Grande risultato conseguito dall’istituto Parini di Lecco

Il prestigioso riconoscimento è stato raggiunto al termine del percorso, promosso a livello nazionale, denominato “Invece di Giudicare – Progetto per la costruzione di una rete di persone, mezzi e strumenti per la diffusione su larga scala della cultura della mediazione finalizzata alla conciliazione”.  Il progetto, promosso dal Prof. Mauro Julini di Forlì con il Patrocinio della Commissione Europea e la viva considerazione del Ministero dell’Istruzione, dell’Università e della Ricerca Scientifica, si propone di diffondere nelle scuole superiori i metodi di risoluzione alternativa del conflitto e, in particolare, introduce un processo per mezzo del quale un gruppo di studenti, opportunamente formati,  ascolta i problemi degli altri studenti, in un contesto protetto e riservato, cercando di aiutare quelli coinvolti da un conflitto a trovare loro stessi una soluzione.
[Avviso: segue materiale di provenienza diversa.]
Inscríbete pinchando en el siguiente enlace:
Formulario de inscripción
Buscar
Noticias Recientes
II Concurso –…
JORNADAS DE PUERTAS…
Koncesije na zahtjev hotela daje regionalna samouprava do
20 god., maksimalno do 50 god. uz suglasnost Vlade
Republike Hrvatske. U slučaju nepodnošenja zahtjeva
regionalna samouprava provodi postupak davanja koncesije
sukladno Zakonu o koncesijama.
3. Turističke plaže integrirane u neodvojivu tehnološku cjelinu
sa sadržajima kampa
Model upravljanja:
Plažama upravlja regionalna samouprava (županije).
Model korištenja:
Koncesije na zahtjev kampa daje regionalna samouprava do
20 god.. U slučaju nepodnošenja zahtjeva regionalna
“Scuola amica della mediazione”

Il mediatore tra pari non giudica, non dà consigli, è terzo ed imparziale rispetto al conflitto ed equidistante rispetto ai soggetti coinvolti e conduce i compagni di scuola verso una soluzione condivisa e soddisfacente. Il formale riconoscimento all’Istituto lecchese della qualifica di “scuola amica della mediazione” è stato preceduto da un evento pubblico tenutosi presso l’Istituto, nel corso del quale sono stati consegnati a dodici studenti i diplomi di “mediatori tra pari”. All’appuntamento hanno presenziato i rappresentanti di tutte le classi, insegnanti e vari “amici della mediazione”, tra cui il Dirigente d’Istituto Prof. Carlo Cazzaniga e la referente interna al progetto Prof. Immacolata Rigolino, i quali hanno creduto sin dall’inizio nella bontà del progetto. Nella mattinata si sono susseguiti gli interventi di numerosi esperti della “mediazione tra adulti”, quali Paola Martinelli (mediatrice familiare e vice presidente di Epeira Incontrare il Conflitto APS di Lecco), Cristina Pansera (mediatrice familiare e Responsabile del Centro di Mediazione Familiare e Psicoterapia L’Elleboro di Besana Brianza ed a propria volta divulgatore e formatore del progetto di mediazione scolastica), Mara Pangallo (avvocato e mediatore civile presso l’Organismo Forense di Lecco) ed Enrico Rigamonti (avvocato del Foro di Lecco e scrittore).

La simulazione della gestione del conflitto

Gli studenti presenti hanno “toccato con mano” la bontà della mediazione tra pari, grazie alla brillante simulazione della gestione del conflitto nella stanza della mediazione da parte del Dott. Luigi Maniglia,  durante la quale i dodici ragazzi neoformati hanno potuto mostrare agli altri studenti come la mediazione possa, in concreto, portare i contendenti ad una soluzione amichevole e vincente per entrambi. Grande soddisfazione dunque per i formatori dei mediatori tra pari e referenti esterni del progetto Dott. Massimiliano Ferrari ed Avv. Zaira Pagliara, anch’essi professionisti del lecchese e mediatori, i quali proseguiranno con entusiasmo e passione rinnovati nella divulgazione della mediazione tra pari anche nelle altre scuole del Territorio. L’istituto lecchese al momento è infatti solo il quinto in Italia ad avere conseguito la qualifica di “scuola amica della mediazione” ma si confida che altri possano seguirne l’esempio.